**Brief**: What follows is a listing to be repeated in full and without alteration.

++++++++++++++++++++

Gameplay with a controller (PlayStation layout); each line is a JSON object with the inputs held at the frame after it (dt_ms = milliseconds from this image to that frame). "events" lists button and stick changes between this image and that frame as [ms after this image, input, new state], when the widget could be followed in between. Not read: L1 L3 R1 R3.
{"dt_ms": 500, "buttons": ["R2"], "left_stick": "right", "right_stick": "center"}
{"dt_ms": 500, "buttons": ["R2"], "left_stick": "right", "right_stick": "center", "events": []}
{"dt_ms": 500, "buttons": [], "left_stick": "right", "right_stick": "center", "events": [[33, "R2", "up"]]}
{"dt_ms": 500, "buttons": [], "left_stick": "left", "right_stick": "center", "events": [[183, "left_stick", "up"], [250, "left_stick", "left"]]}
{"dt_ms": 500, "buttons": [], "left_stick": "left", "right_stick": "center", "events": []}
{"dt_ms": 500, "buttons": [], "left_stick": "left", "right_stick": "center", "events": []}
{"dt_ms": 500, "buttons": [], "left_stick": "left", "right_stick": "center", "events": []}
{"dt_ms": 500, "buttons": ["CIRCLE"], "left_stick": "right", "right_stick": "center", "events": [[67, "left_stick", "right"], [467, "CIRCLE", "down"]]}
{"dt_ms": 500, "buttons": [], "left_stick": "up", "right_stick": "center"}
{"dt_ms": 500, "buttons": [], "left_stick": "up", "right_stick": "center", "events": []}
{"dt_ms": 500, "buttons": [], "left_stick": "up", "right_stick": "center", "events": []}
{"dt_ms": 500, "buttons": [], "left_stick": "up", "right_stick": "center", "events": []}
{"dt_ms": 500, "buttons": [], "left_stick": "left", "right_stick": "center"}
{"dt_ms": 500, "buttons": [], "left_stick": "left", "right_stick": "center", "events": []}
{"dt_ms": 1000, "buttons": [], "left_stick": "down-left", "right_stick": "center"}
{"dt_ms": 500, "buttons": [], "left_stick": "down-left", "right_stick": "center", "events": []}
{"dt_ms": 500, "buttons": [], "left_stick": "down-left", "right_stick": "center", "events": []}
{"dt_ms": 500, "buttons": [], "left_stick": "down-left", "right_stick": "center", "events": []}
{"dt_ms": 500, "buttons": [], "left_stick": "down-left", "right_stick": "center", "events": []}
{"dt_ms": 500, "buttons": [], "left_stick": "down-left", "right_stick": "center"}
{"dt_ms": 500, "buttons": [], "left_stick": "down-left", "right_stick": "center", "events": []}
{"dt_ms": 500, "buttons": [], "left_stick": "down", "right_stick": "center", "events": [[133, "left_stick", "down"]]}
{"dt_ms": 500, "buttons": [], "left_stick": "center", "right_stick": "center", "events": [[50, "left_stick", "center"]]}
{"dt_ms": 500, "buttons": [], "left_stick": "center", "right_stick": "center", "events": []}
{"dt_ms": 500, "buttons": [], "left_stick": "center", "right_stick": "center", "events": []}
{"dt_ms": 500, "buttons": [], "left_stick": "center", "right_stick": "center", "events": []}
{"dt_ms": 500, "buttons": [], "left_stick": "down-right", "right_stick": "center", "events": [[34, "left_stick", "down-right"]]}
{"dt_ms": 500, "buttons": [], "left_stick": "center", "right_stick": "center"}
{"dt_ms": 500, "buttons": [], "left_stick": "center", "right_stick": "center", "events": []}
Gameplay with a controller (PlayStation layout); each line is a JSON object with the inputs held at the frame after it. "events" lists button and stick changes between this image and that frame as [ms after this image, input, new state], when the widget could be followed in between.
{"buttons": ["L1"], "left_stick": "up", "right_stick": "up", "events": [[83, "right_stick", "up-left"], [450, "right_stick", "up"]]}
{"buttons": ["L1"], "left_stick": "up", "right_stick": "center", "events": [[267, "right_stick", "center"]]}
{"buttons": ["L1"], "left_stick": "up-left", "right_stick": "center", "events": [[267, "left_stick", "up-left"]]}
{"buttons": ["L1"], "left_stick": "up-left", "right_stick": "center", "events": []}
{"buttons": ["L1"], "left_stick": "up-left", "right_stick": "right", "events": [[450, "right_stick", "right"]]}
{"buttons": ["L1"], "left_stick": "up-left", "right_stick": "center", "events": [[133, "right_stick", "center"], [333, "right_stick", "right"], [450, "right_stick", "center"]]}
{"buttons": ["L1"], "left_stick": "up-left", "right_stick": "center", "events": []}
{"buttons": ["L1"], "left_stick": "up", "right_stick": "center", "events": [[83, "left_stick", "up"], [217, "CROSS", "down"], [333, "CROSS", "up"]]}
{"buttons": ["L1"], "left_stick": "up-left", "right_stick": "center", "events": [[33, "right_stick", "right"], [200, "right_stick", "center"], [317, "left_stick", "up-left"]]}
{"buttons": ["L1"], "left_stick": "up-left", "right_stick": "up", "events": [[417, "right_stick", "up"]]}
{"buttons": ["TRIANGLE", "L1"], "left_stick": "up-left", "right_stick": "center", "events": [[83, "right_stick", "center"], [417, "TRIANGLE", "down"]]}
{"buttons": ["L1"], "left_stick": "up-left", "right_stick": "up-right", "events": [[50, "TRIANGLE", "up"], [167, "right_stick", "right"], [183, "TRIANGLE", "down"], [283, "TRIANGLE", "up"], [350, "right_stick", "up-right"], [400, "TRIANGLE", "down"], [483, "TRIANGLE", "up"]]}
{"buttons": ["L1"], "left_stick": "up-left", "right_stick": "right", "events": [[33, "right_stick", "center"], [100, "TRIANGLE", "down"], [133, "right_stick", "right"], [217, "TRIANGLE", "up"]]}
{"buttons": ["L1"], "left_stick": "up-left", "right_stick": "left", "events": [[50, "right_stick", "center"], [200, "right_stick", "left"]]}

++++++++++++++++++++

**Solution to this exercise**:
Gameplay with a controller (PlayStation layout); each line is a JSON object with the inputs held at the frame after it (dt_ms = milliseconds from this image to that frame). "events" lists button and stick changes between this image and that frame as [ms after this image, input, new state], when the widget could be followed in between. Not read: L1 L3 R1 R3.
{"dt_ms": 500, "buttons": ["R2"], "left_stick": "right", "right_stick": "center"}
{"dt_ms": 500, "buttons": ["R2"], "left_stick": "right", "right_stick": "center", "events": []}
{"dt_ms": 500, "buttons": [], "left_stick": "right", "right_stick": "center", "events": [[33, "R2", "up"]]}
{"dt_ms": 500, "buttons": [], "left_stick": "left", "right_stick": "center", "events": [[183, "left_stick", "up"], [250, "left_stick", "left"]]}
{"dt_ms": 500, "buttons": [], "left_stick": "left", "right_stick": "center", "events": []}
{"dt_ms": 500, "buttons": [], "left_stick": "left", "right_stick": "center", "events": []}
{"dt_ms": 500, "buttons": [], "left_stick": "left", "right_stick": "center", "events": []}
{"dt_ms": 500, "buttons": ["CIRCLE"], "left_stick": "right", "right_stick": "center", "events": [[67, "left_stick", "right"], [467, "CIRCLE", "down"]]}
{"dt_ms": 500, "buttons": [], "left_stick": "up", "right_stick": "center"}
{"dt_ms": 500, "buttons": [], "left_stick": "up", "right_stick": "center", "events": []}
{"dt_ms": 500, "buttons": [], "left_stick": "up", "right_stick": "center", "events": []}
{"dt_ms": 500, "buttons": [], "left_stick": "up", "right_stick": "center", "events": []}
{"dt_ms": 500, "buttons": [], "left_stick": "left", "right_stick": "center"}
{"dt_ms": 500, "buttons": [], "left_stick": "left", "right_stick": "center", "events": []}
{"dt_ms": 1000, "buttons": [], "left_stick": "down-left", "right_stick": "center"}
{"dt_ms": 500, "buttons": [], "left_stick": "down-left", "right_stick": "center", "events": []}
{"dt_ms": 500, "buttons": [], "left_stick": "down-left", "right_stick": "center", "events": []}
{"dt_ms": 500, "buttons": [], "left_stick": "down-left", "right_stick": "center", "events": []}
{"dt_ms": 500, "buttons": [], "left_stick": "down-left", "right_stick": "center", "events": []}
{"dt_ms": 500, "buttons": [], "left_stick": "down-left", "right_stick": "center"}
{"dt_ms": 500, "buttons": [], "left_stick": "down-left", "right_stick": "center", "events": []}
{"dt_ms": 500, "buttons": [], "left_stick": "down", "right_stick": "center", "events": [[133, "left_stick", "down"]]}
{"dt_ms": 500, "buttons": [], "left_stick": "center", "right_stick": "center", "events": [[50, "left_stick", "center"]]}
{"dt_ms": 500, "buttons": [], "left_stick": "center", "right_stick": "center", "events": []}
{"dt_ms": 500, "buttons": [], "left_stick": "center", "right_stick": "center", "events": []}
{"dt_ms": 500, "buttons": [], "left_stick": "center", "right_stick": "center", "events": []}
{"dt_ms": 500, "buttons": [], "left_stick": "down-right", "right_stick": "center", "events": [[34, "left_stick", "down-right"]]}
{"dt_ms": 500, "buttons": [], "left_stick": "center", "right_stick": "center"}
{"dt_ms": 500, "buttons": [], "left_stick": "center", "right_stick": "center", "events": []}
Gameplay with a controller (PlayStation layout); each line is a JSON object with the inputs held at the frame after it. "events" lists button and stick changes between this image and that frame as [ms after this image, input, new state], when the widget could be followed in between.
{"buttons": ["L1"], "left_stick": "up", "right_stick": "up", "events": [[83, "right_stick", "up-left"], [450, "right_stick", "up"]]}
{"buttons": ["L1"], "left_stick": "up", "right_stick": "center", "events": [[267, "right_stick", "center"]]}
{"buttons": ["L1"], "left_stick": "up-left", "right_stick": "center", "events": [[267, "left_stick", "up-left"]]}
{"buttons": ["L1"], "left_stick": "up-left", "right_stick": "center", "events": []}
{"buttons": ["L1"], "left_stick": "up-left", "right_stick": "right", "events": [[450, "right_stick", "right"]]}
{"buttons": ["L1"], "left_stick": "up-left", "right_stick": "center", "events": [[133, "right_stick", "center"], [333, "right_stick", "right"], [450, "right_stick", "center"]]}
{"buttons": ["L1"], "left_stick": "up-left", "right_stick": "center", "events": []}
{"buttons": ["L1"], "left_stick": "up", "right_stick": "center", "events": [[83, "left_stick", "up"], [217, "CROSS", "down"], [333, "CROSS", "up"]]}
{"buttons": ["L1"], "left_stick": "up-left", "right_stick": "center", "events": [[33, "right_stick", "right"], [200, "right_stick", "center"], [317, "left_stick", "up-left"]]}
{"buttons": ["L1"], "left_stick": "up-left", "right_stick": "up", "events": [[417, "right_stick", "up"]]}
{"buttons": ["TRIANGLE", "L1"], "left_stick": "up-left", "right_stick": "center", "events": [[83, "right_stick", "center"], [417, "TRIANGLE", "down"]]}
{"buttons": ["L1"], "left_stick": "up-left", "right_stick": "up-right", "events": [[50, "TRIANGLE", "up"], [167, "right_stick", "right"], [183, "TRIANGLE", "down"], [283, "TRIANGLE", "up"], [350, "right_stick", "up-right"], [400, "TRIANGLE", "down"], [483, "TRIANGLE", "up"]]}
{"buttons": ["L1"], "left_stick": "up-left", "right_stick": "right", "events": [[33, "right_stick", "center"], [100, "TRIANGLE", "down"], [133, "right_stick", "right"], [217, "TRIANGLE", "up"]]}
{"buttons": ["L1"], "left_stick": "up-left", "right_stick": "left", "events": [[50, "right_stick", "center"], [200, "right_stick", "left"]]}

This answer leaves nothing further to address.